What is a non-expansive operator? Why is the $\max$ (and the $\min$), which is, for example, used in Q-learning, a non-expansive operator?

nbro

Posted 2019-03-14T20:50:46.340

Reputation: 19 783

Answers

2

In laymen's terms, a non-expansive operator is a function that brings points closer together or at least no further apart.

An example of a non-expansive operator is the function $f(x) = x/2$. The two numbers $0$ and $5$ are a distance of $5$ apart. The two output numbers $f(0) = 0$ and $f(5) = 2.5$ are 2.5 apart (which is smaller than $5$ apart). It is easy to see that $f$ brings everything closer together except when the two input numbers are the same: in which case, the distance between the outputs of the function at those numbers is at least no further apart than distance between the two input numbers.

$\max$ is a two-input function (or n-input, but the intuition should be clear from the 2-input case). We can think of max as a function that maps pairs of numbers $(x, y)$ to single numbers (picking whichever of $x$ and $y$ is larger).

Suppose that we chose to measure the distance between pairs using Euclidean distance, and the distance between single numbers using the Euclidean distance as well. Here's an example:

The distance between (0,0) and (3,3) is $\sqrt{3^2 + 3^2} = \sqrt{18}$. The distance between $\max(0,0) = 0$ and $\max(3, 3) = 3$ is $\sqrt{{(\max(0,0) - \max(3, 3))}^2} = \sqrt{9} = 3$.

Let's consider the general case. The Euclidean distance between the 2D points $(a, b)$ and $(c, d)$ is $\sqrt{(a-c)^2 + (b-d)^2}$. There are four cases to consider:

  1. Suppose that $a\geq b$ and $c \geq d$. In this case, the distance between max(a,b) and max(c,d) is just |a-c|, which is clearly at most $\sqrt{(a-c)^2 + (b-d)^2}$.
  2. Suppose that $a\leq b$ and $c \leq d$. In this case, the distance is |b-d|, which is also at most the original distance.
  3. Suppose that $a\geq b$ but $c \leq d$. Then the distance is |a-d|. Suppose that $a > d$. Since $d > c$, then $|a-d| <= \sqrt{(a-c)^2 + (b-d)^2}$ since |a-d|<=$\sqrt{(a-c)^2}$, and a symmetric argument holds for the case $d > a$.
  4. $a\leq b$ but $c \geq d$, we can construct an argument identical to the one for case 3 above.

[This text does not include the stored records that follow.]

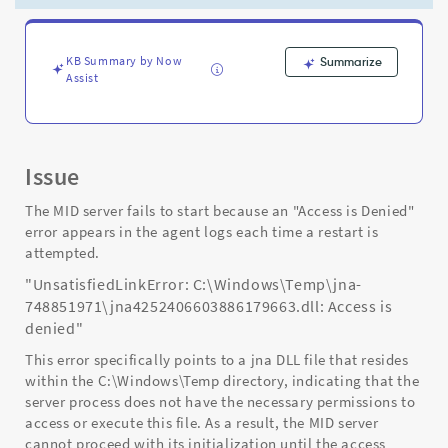
jna
DLL
caused
by
KB Summary by Now
Summarize
Assist
"Antivirus"
installed
on
the
server
Issue
host.
-
The MID server fails to start because an "Access is Denied"
Support
error appears in the agent logs each time a restart is
and
attempted.
Troubleshooting
"UnsatisfiedLinkError: C:\Windows\Temp\jna-
748851971\jna4252406603886179663.dll: Access is
denied"
This error specifically points to a jna DLL file that resides
within the C:\Windows\Temp directory, indicating that the
server process does not have the necessary permissions to
access or execute this file. As a result, the MID server
cannot proceed with its initialization until the access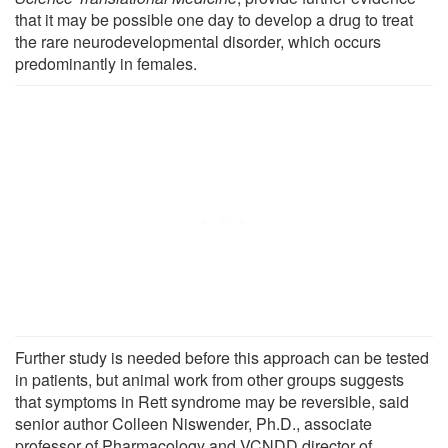
that it may be possible one day to develop a drug to treat
the rare neurodevelopmental disorder, which occurs
predominantly in females.
Further study is needed before this approach can be tested
in patients, but animal work from other groups suggests
that symptoms in Rett syndrome may be reversible, said
senior author Colleen Niswender, Ph.D., associate
professor of Pharmacology and VCNDD director of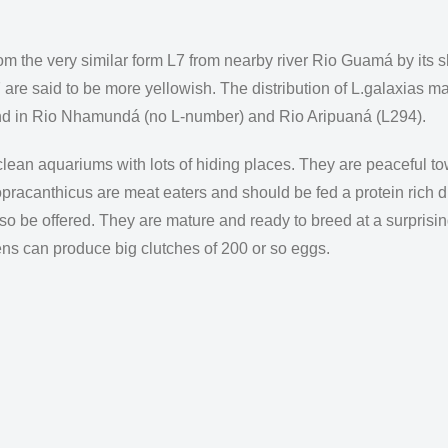
om the very similar form L7 from nearby river Rio Guamá by its s
7 are said to be more yellowish. The distribution of L.galaxias ma
ound in Rio Nhamundá (no L-number) and Rio Aripuaná (L294).
 clean aquariums with lots of hiding places. They are peaceful t
opracanthicus are meat eaters and should be fed a protein rich d
lso be offered. They are mature and ready to breed at a surpris
ns can produce big clutches of 200 or so eggs.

Since max is always bringing things closer together, or at least, no further apart, it is a non-expansive operator.

John Doucette

Posted 2019-03-14T20:50:46.340

Reputation: 7 904

I haven't gone through your whole answer in detail, but you consider only the L2 norm, the Euclidean distance metric. Is the $\max$ operation non-expansive for other notions of distance? – Philip Raeisghasem – 2019-03-15T23:22:09.293

1@PhilipRaeisghasem That's a good question. I tried to keep the answer closer to laymen's terms. In fact, I think the analysis will hold for any metric (it requires the triangle inequality). The more formal definition of a non-expansive operator does state that it holds only for functions between metric spaces, so I think that is correct. – John Doucette – 2019-03-15T23:41:19.037

1

Suppose that $X$ and $Y$ are metric spaces. A metric space is a set equipped with a metric, which is a function that defines the intuitive notion of distance between the elements of the set. For example, the set of real numbers, $\mathbb{R}$, equipped with the metric induced by the absolute value function (which is a norm). More precisely, the metric $d$ can be defined as $$d(x,y)=|x - y|, \forall x, y \in \mathbb{R} \tag{1}\label{1}.$$

Let $f$ be a function from the metric space $X$ to the metric space $Y$, that is, $f: X \rightarrow Y$. Then, $f$ is a non-expansive map (also known as metric map) if and only if

$$d_{Y}(f(x),f(y)) \leq d_{X}(x,y) \tag{2} \label{2}$$

where the subscript $_X$ in $d_X$ means that the metric $d_X$ is the metric associated with the metric space $X$. Therefore, any function $f$ between two metric spaces that satisfies \ref{2} is a non-expansive operator.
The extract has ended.